La Confiance du marquis Fabrice
La Confiance du marquis Fabrice
Poème III du chapitre XVIII « L’Italie – Ratbert »
L’action de ce chapitre se situe approximativement vers
1330, période durant laquelle aurait régné sur l’Italie, Ratbert, roi d’Arles
et empereur d’un saint empire germanique en butte aux luttes féodales et au
régionalisme. Ratbert, personnage créé par Victor Hugo dans la lignée des
caractères shakespeariens, concentre en lui tous les vices que de tels
seigneurs pouvaient réunir et accomplit tous les méfaits, toutes les cruautés,
et toutes les félonies que le statut d’empereur et de roi pouvait permettre.
Détenteur du pouvoir, il est suivi et respecté par tout ce que compte le
royaume de prélats, de seigneurs vassalisés, de femmes, de barons, de
chevaliers s’accordant à voir en lui le représentant de Dieu et l’incarnation
de l’ordre et de l’Etat, servant leur
caste et opprimant le peuple.
Sur les bords du golfe de Gènes, dans Final, citadelle
élevée sur un mont, demeurent le marquis Fabrice et sa petite fille Isora,
orpheline ; le vieux guerrier fut naguère rebelle aux puissants et rempart
des humbles.
Or le château recèle un trésor considérable, objet de la
convoitise de Ratbert, dont le marquis est seul à connaître la cachette. En
trompant le marquis Fabrice sur le mobile de sa visite, Ratbert pénètre dans la
forteresse ; il y fait massacrer tous ses habitants et tout ce qu’elle
comptait de défenseurs.

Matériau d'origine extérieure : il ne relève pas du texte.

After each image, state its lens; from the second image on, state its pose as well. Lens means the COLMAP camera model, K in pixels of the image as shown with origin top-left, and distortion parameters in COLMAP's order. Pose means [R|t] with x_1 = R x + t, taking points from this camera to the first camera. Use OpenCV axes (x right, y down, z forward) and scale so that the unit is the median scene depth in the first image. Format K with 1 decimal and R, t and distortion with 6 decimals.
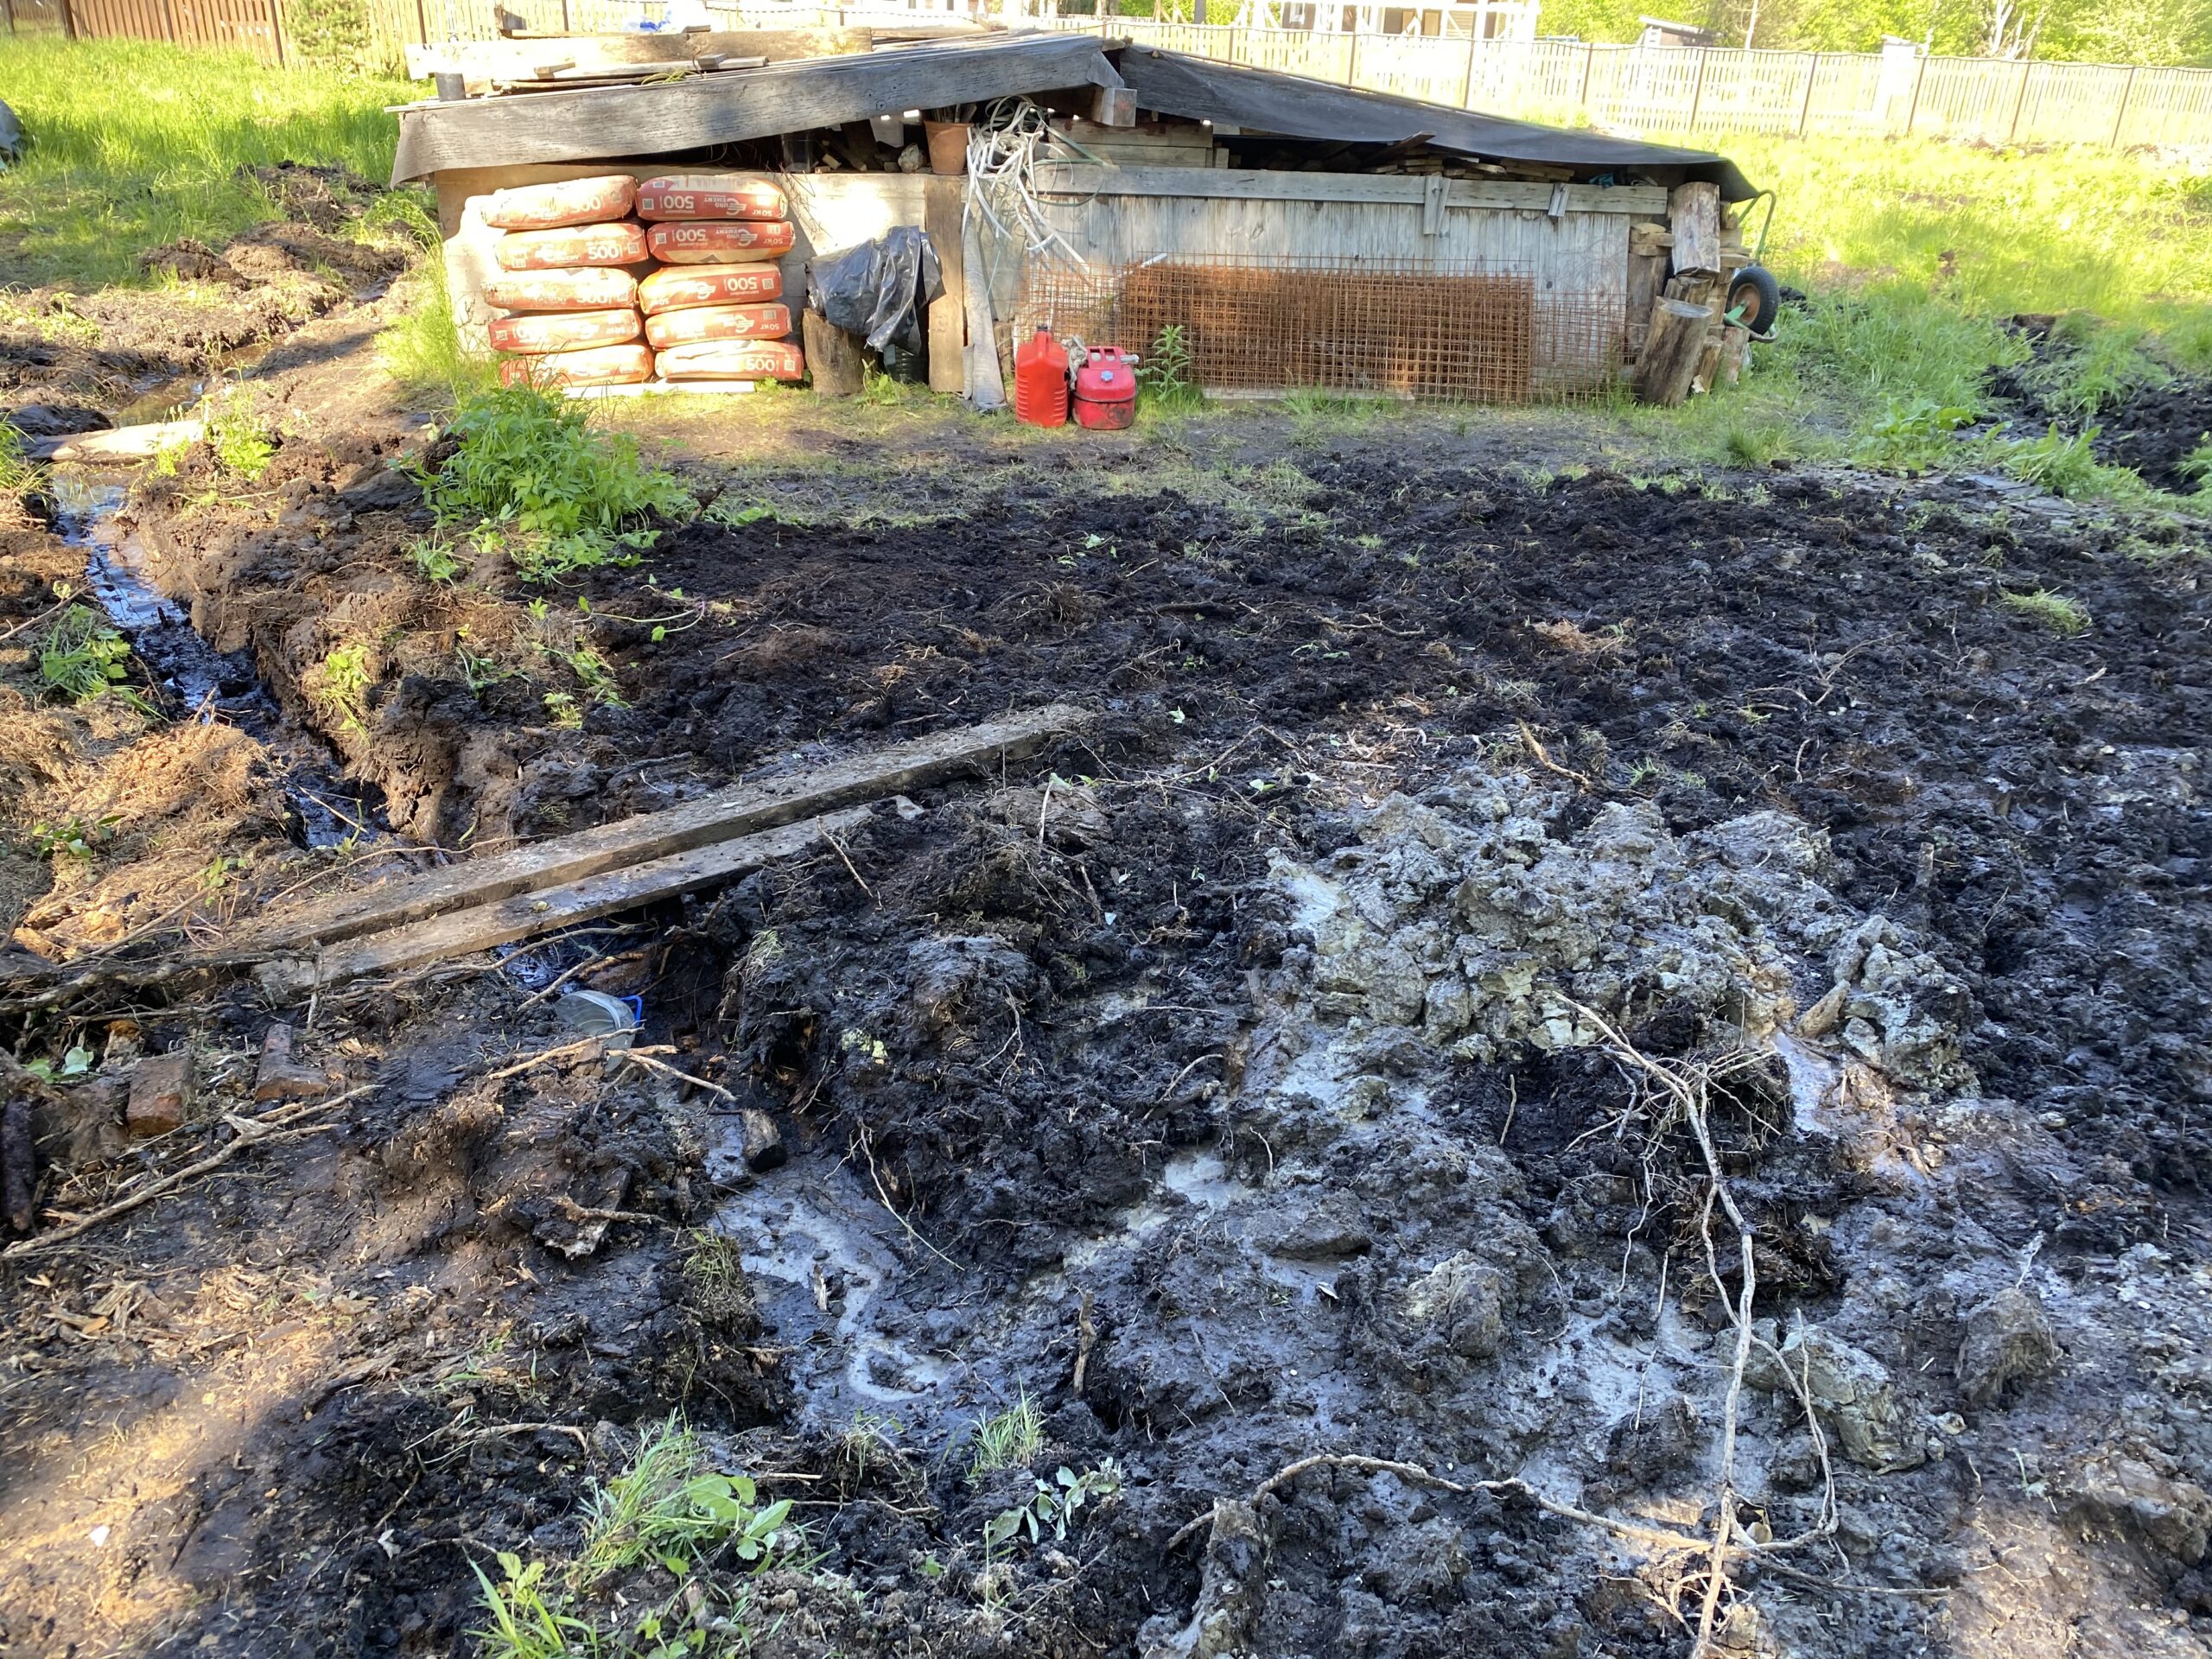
lens RADIAL K [[1670.0, 0, 1106.0], [0, 1670.0, 829.5], [0, 0, 1]] dist [0.037610, -0.030891]
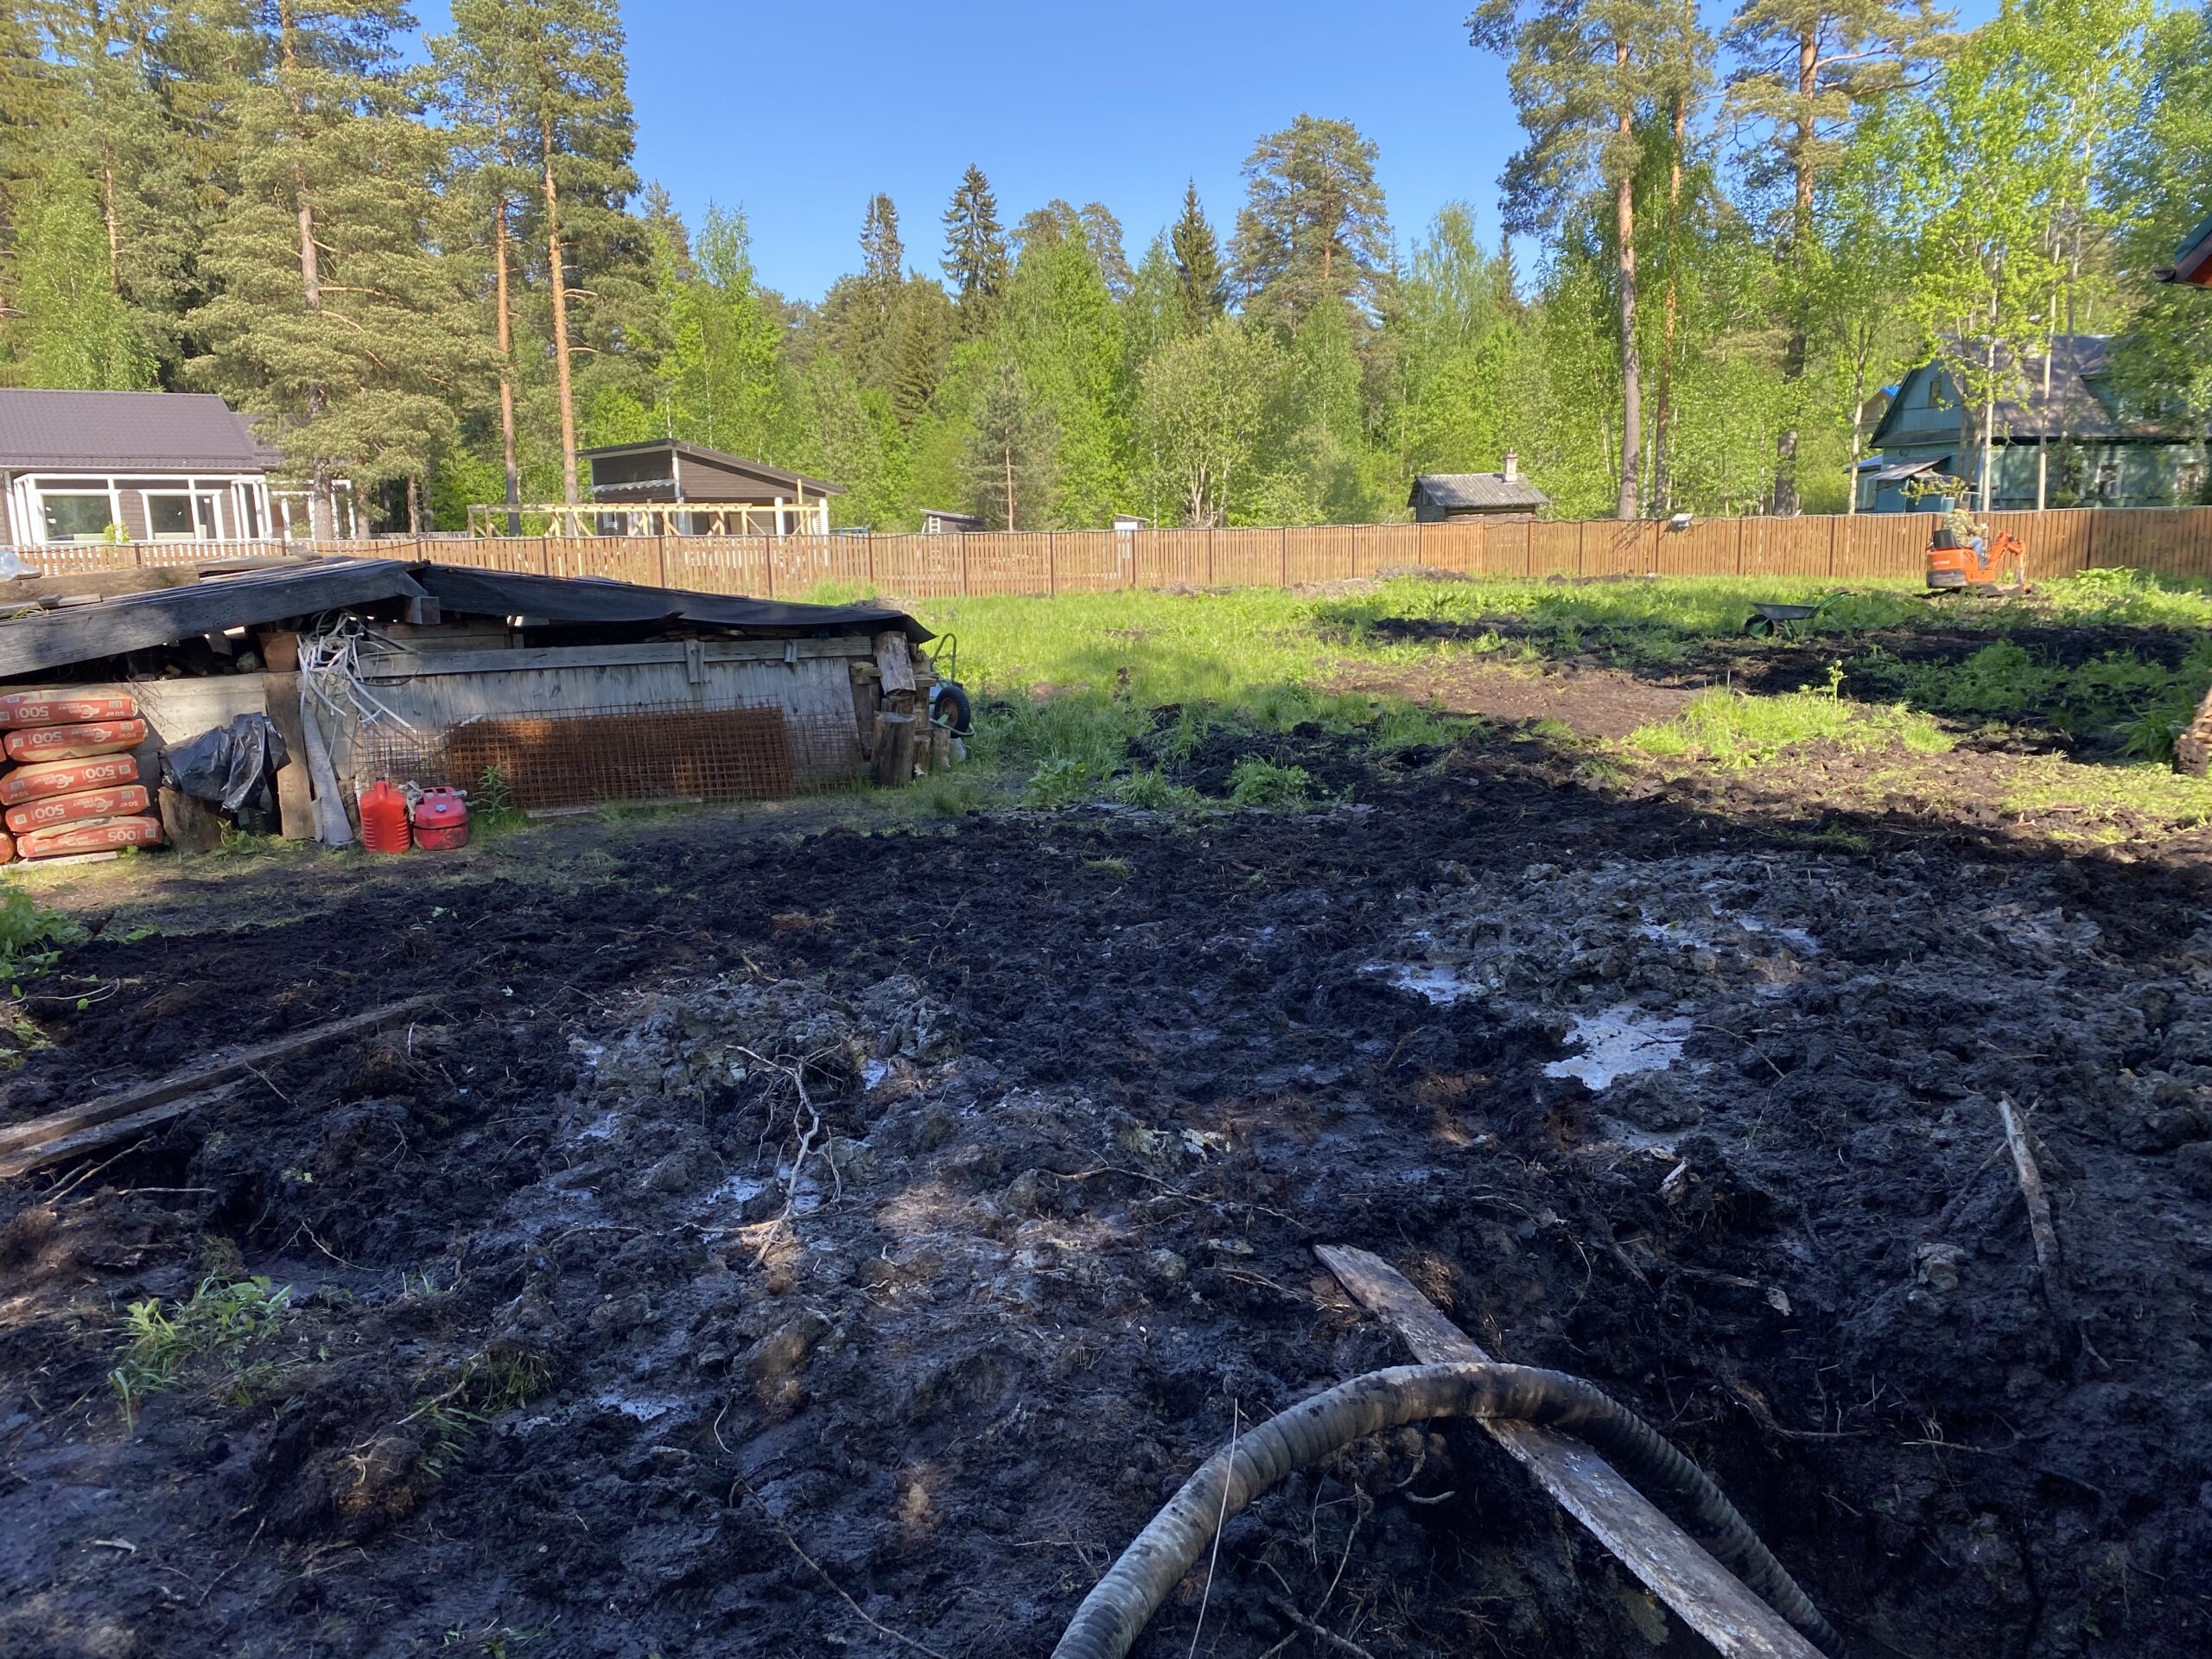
lens RADIAL K [[1665.9, 0, 1121.4], [0, 1665.9, 827.7], [0, 0, 1]] dist [0.058695, -0.071746]
pose [[0.924189, -0.123575, 0.361393, 0.030005], [0.213713, 0.951534, -0.221158, 0.263514], [-0.316548, 0.281626, 0.905806, -0.597869]]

Puis pour obliger Fabrice à lui livrer le trésor,
Ratbert fait étrangler Isora et présente son cadavre au vieillard.
La plainte de Fabrice en présence du corps inanimé et mutilé
de sa petite fille, l’expression de sa révolte, constitue un monologue de cent
vingt et un alexandrins.
Note d’intention pour la mise en scène
La plainte, la révolte, le désarroi, la chute libre du
marquis Fabrice dans l’insondable douleur, dans l’incommensurable
incompréhension crée, comme toute chute, un ‘‘appel d’air’’. Lors d’une
représentation cet ‘‘air’’ sera composé des élans, des forces, des mouvements
généreux – compassion, pitié, indignation, révolte, colère – émanant de chacun
des spectateurs et qui sont autant de signes de sa vitalité et de son humanité
éveillées
L’intention
n’est pas de faire pleurer le spectateur sur la mort d’Isora ou sur le sort du
marquis mais de laisser envahir l’espace et le temps de la représentation par
ce cortège de sentiments et de réflexions ; profonde et réelle
participation du public.
Ainsi, Mettre en scène cette « pièce de théâtre »,
c’est faire reposer toute la responsabilité de la représentation sur l’acteur,
faire œuvre de dépouillement, s’écarter de tout modèle ou courant théâtral
spectaculaire car cette œuvre forte et apparemment noire semblerait pouvoir
s’inscrire dans une esthétique prônant le sombre pour le sombre, cherchant à
rendre le spectateur voyeur et complice de la seule performance cruelle
C’est refuser toutes considérations formelles ou
stylistiques qui ne naissent pas de la nécessité ; nécessités d’expression
et de partage.
C’est dépouillement
de tout mot d’ordre esthétique, esprit idéologique moralisateur, de toute
volonté de conformité à quelque mode, de l’abscons, de dévalorisation du sens
et des sens, de négation de l’esprit, de complaisance du morbide, de
provocation volontaire, de tout enfermement dans un discours politique ou
calculateur, afin qu’atteignant le présent de la représentation ce
dépouillement évincent toutes considérations personnelles égotiques des êtres
effectivement présents, acteurs et spectateurs, pour laisser envahir la scène
par les forces ineffables convoquées par Fabrice, ces forces d’indignation et
de compassion qui sont la manifestation de la profonde obéissance à l’Amour,
principe des principes, seule réalité animant tout ce qui vit ; le mal n’étant
que de l’ombre, du spectral, de l’irréel, du passager, de l’accidentel, de
l’in-consistant, de l’in-constituant destiné à l’oubli comme le nom même de
Ratbert oublié par l’Histoire. Le mal, force repliée sur elle-même dont l’œuvre
de Hugo se charge d’en dénoncer l’inanité.
La grande mission du théâtre réside dans l’actualisation de
cette réalité suprême, dans sa capacité à ouvrir l’espace temporel de la
représentation à la pluralité de sa manifestation.